Uma das grandes limitações atuais passa pela dificuldade de viajar e de se contactar com os clientes. A própria participação em feiras internacionais está hoje altamente condicionada. Isso não o preocupa?
Preocupa-me naturalmente, seja como empresário ou líder associativo. É uma contingência dos nossos tempos.
Par um setor com as características do calçado, a participação em feiras internacionais sempre se revelou da maior importância. Permite-nos contactar com os clientes, testar novos produtos, perceber a dinâmica dos mercados e mesmo aprofundar os conhecimentos relacionados com as tendências de consumo e mesmo dos nossos concorrentes. Vamos ter de rapidamente voltar a essa dinâmica. A esse propósito, a majoração dos apoios à internacionalização, neste momento singular que vivemos, é da maior importância. Temos procurado sensibilizar o Governo para isso.

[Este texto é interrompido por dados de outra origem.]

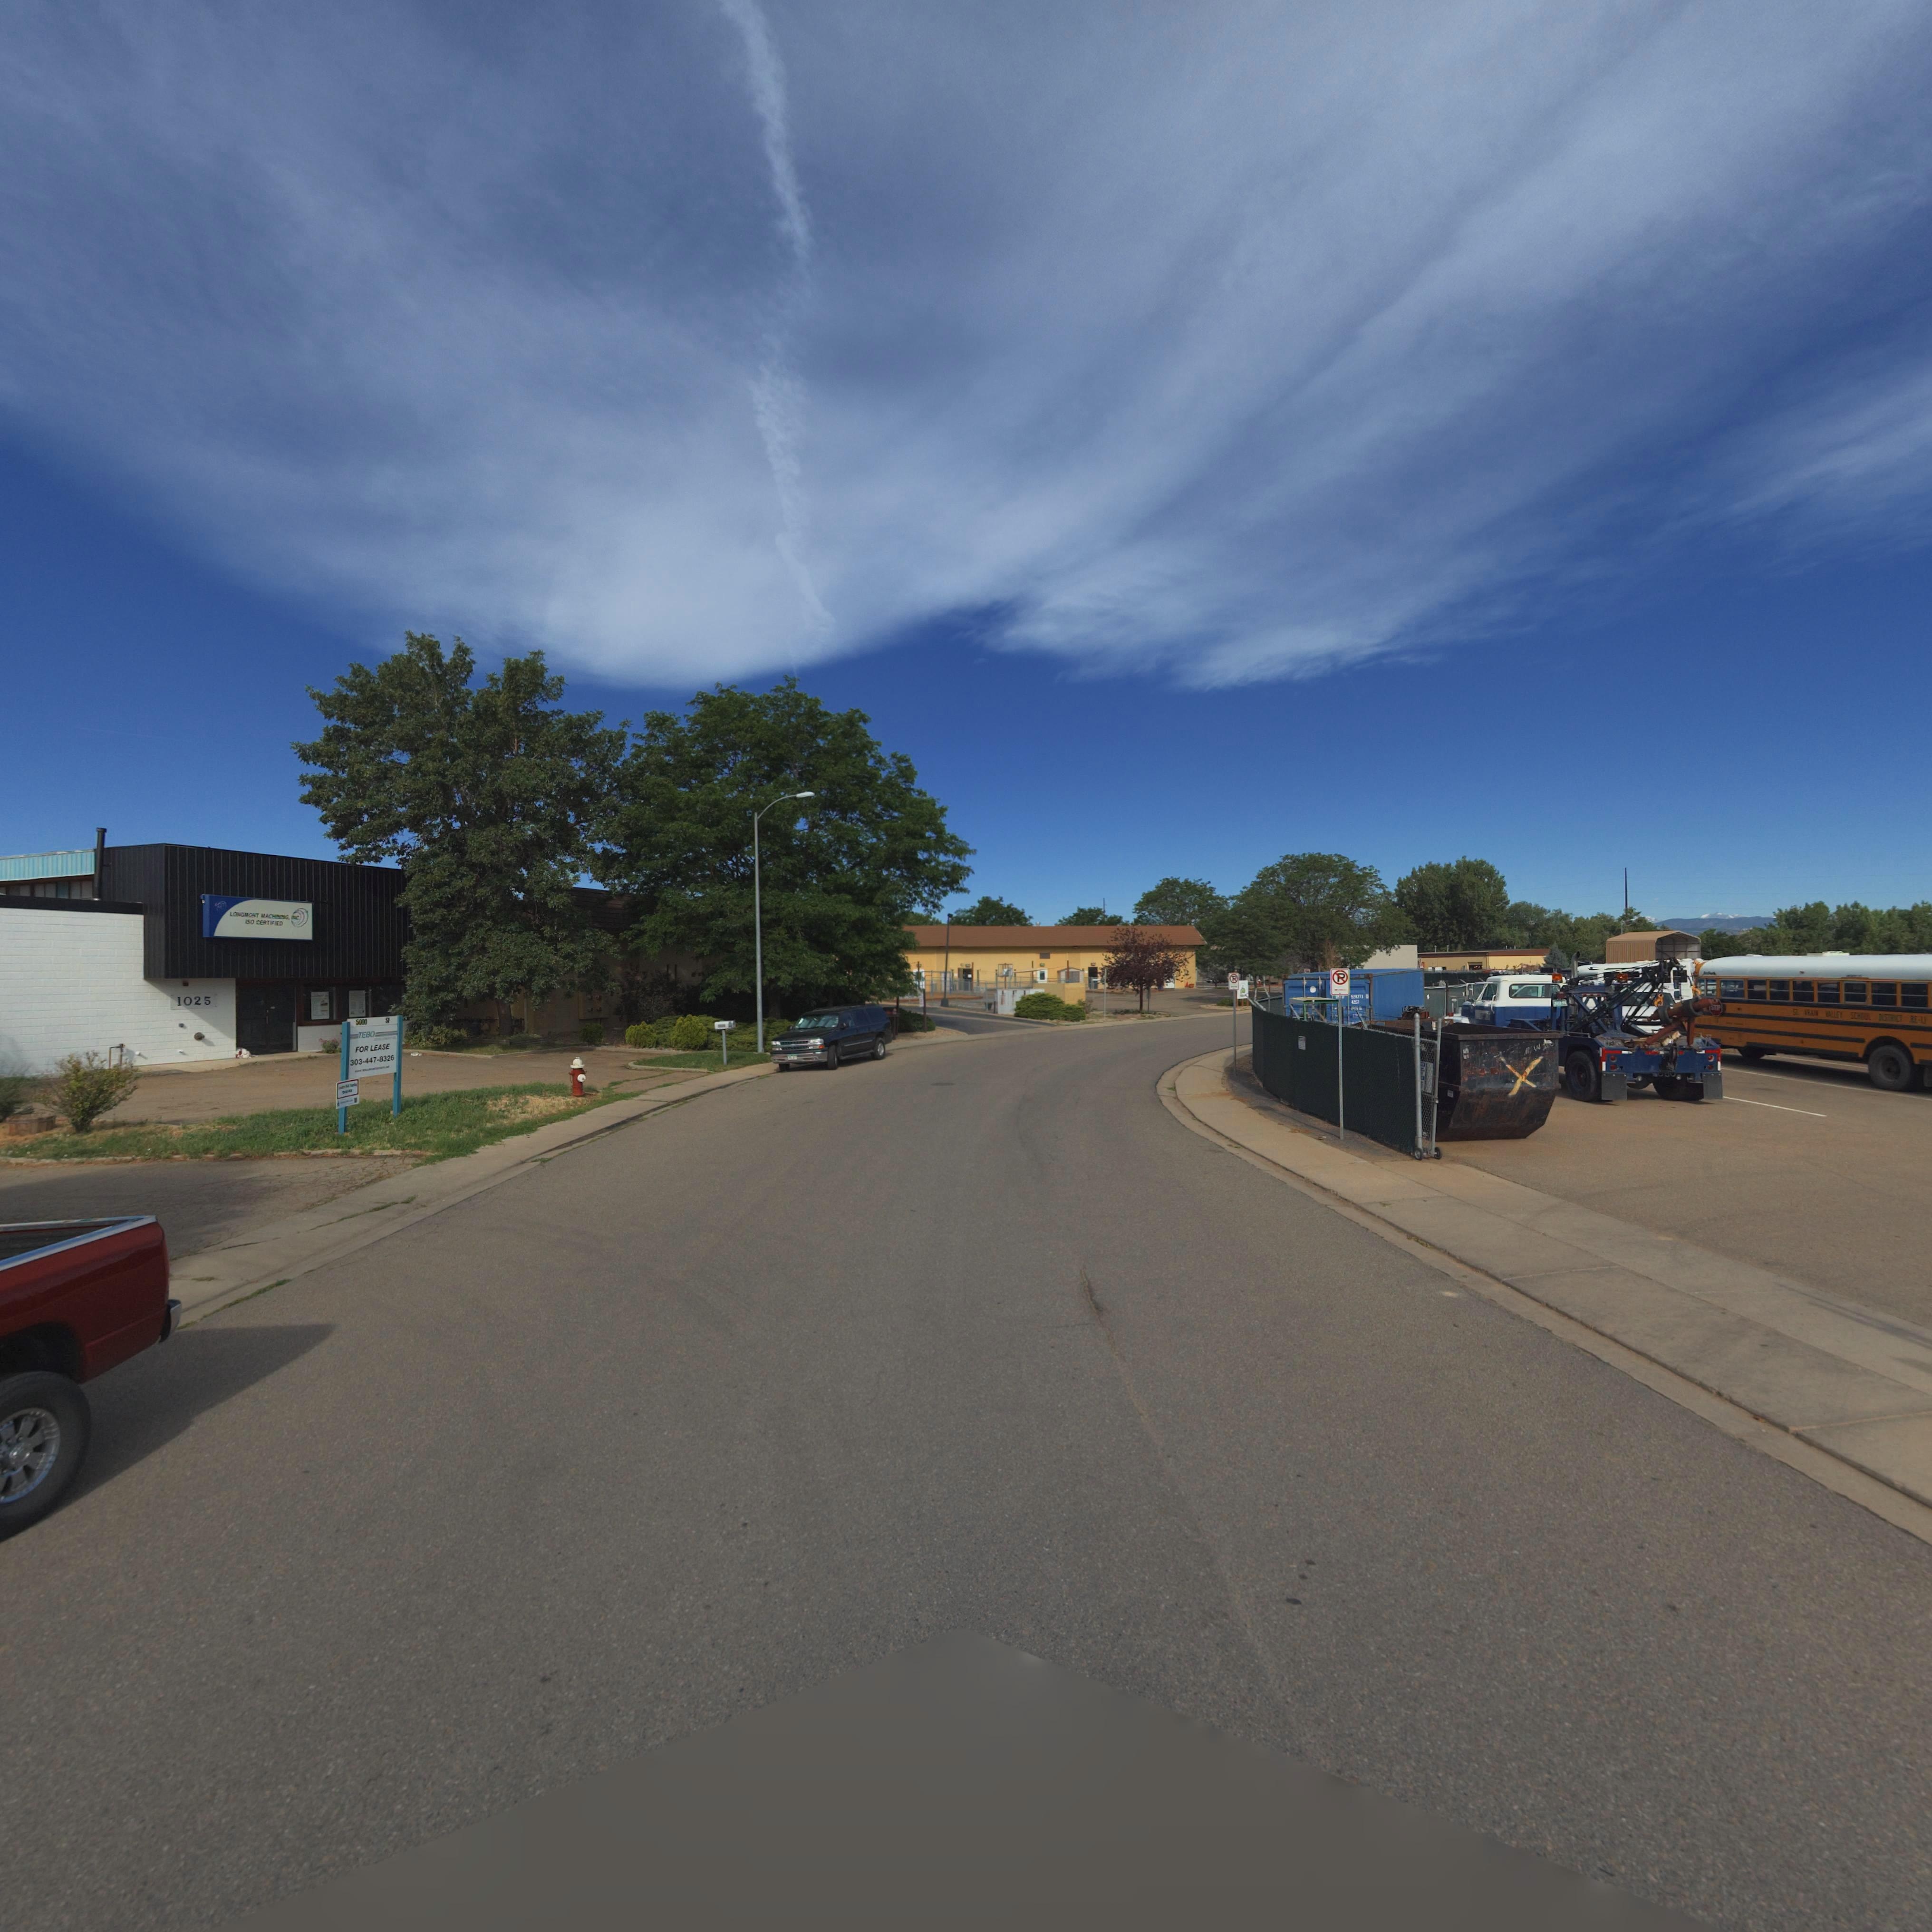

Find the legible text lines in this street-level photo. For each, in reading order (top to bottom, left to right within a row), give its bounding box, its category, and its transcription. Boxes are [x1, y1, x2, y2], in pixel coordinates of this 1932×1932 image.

[229, 911, 290, 920] BusinessName: LONGMONT NACH*******
[245, 918, 283, 926] BusinessName: ISO CERTIFIED
[177, 996, 211, 1006] StreetNumber: 1025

Naturalmente que ainda há muito a fazer e que procuraremos sempre melhorar o que fomos discutindo. Agora, dificilmente resolveremos os nossos problemas falando alto ou tendo uma postura agressiva. Pelo contrário, as nossas propostas procuram ter sempre uma fundamentação técnica inquestionável. Só assim é possível construir.
Quais desses instrumentos que o Governo colocou à disposição das empresas são, na sua opinião, passiveis de ser melhorados?
Eu diria que todos. Mas priorizarei dois. As empresas irão continuar a precisar de estímulos à retoma da atividade. O layoff simplificado é uma excelente medida de gestão e continuará a ser necessário.
Também os seguros de crédito são indispensáveis à nossa atividade. O Governo fez um esforço para encontrar melhores soluções, mas a verdade é que os instrumentos que temos à nossa disposição não são eficientes. É uma prioridade absoluta.
Tivemos recentemente boas notícias vindas de Bruxelas com o acordo sobre o plano de recuperação económica. Que expectativas tem quanto ao próximo Quadro Comentário de Apoio?
Não podemos deixar de saudar o poder de fogo singular que a Europa finalmente conseguiu reunir neste momento difícil.
A Europa tem também de aproveitar este momento difícil para redefinir algumas posições. Ao longo das últimas décadas o vestuário e o calçado foram em Bruxelas vistos como sectores menos importantes. Já chega.
A APICCAPS sempre defendeu um comércio livre, justo e equilibrado. Mas neste momento, a Europa permite a entrada de calçado no seu espaço de dez dos vinte maiores produtores mundiais em condições especiais, isto, por se tratarem de países supostamente menos desenvolvidos. Ora, não faz sentido facilitar a entrada no nosso mercado a competidores que, em muitos dos casos, não cumprem as nossas exigentes regras ambientais e sociais. Por isso, A APICCAPS e a Confederação Europeia do Calçado têm trabalhado em conjunto para alterar o Sistema de Preferências Generalizadas da União Europeia. Trabalho esse que não tem sido fácil como podem imaginar.
Importa dizer que o simples facto de ser Presidente da Confederação Europeia diz bem do reconhecimento que a nossa indústria conquistou.